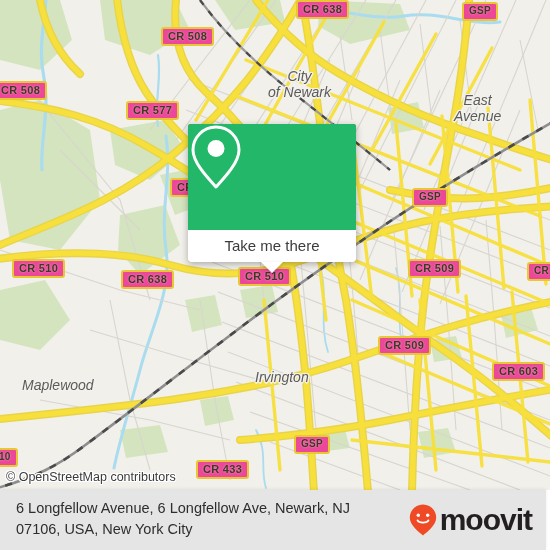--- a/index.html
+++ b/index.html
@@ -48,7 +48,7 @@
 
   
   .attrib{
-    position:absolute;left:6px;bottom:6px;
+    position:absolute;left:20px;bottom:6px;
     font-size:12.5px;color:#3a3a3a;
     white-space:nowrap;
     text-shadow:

> [Task objective]
For this exercise, copy the entries above exactly and skip any picture.

> [Response to this task]
--- a/index.html
+++ b/index.html
@@ -48,7 +48,7 @@
 
   
   .attrib{
-    position:absolute;left:6px;bottom:6px;
+    position:absolute;left:20px;bottom:6px;
     font-size:12.5px;color:#3a3a3a;
     white-space:nowrap;
     text-shadow:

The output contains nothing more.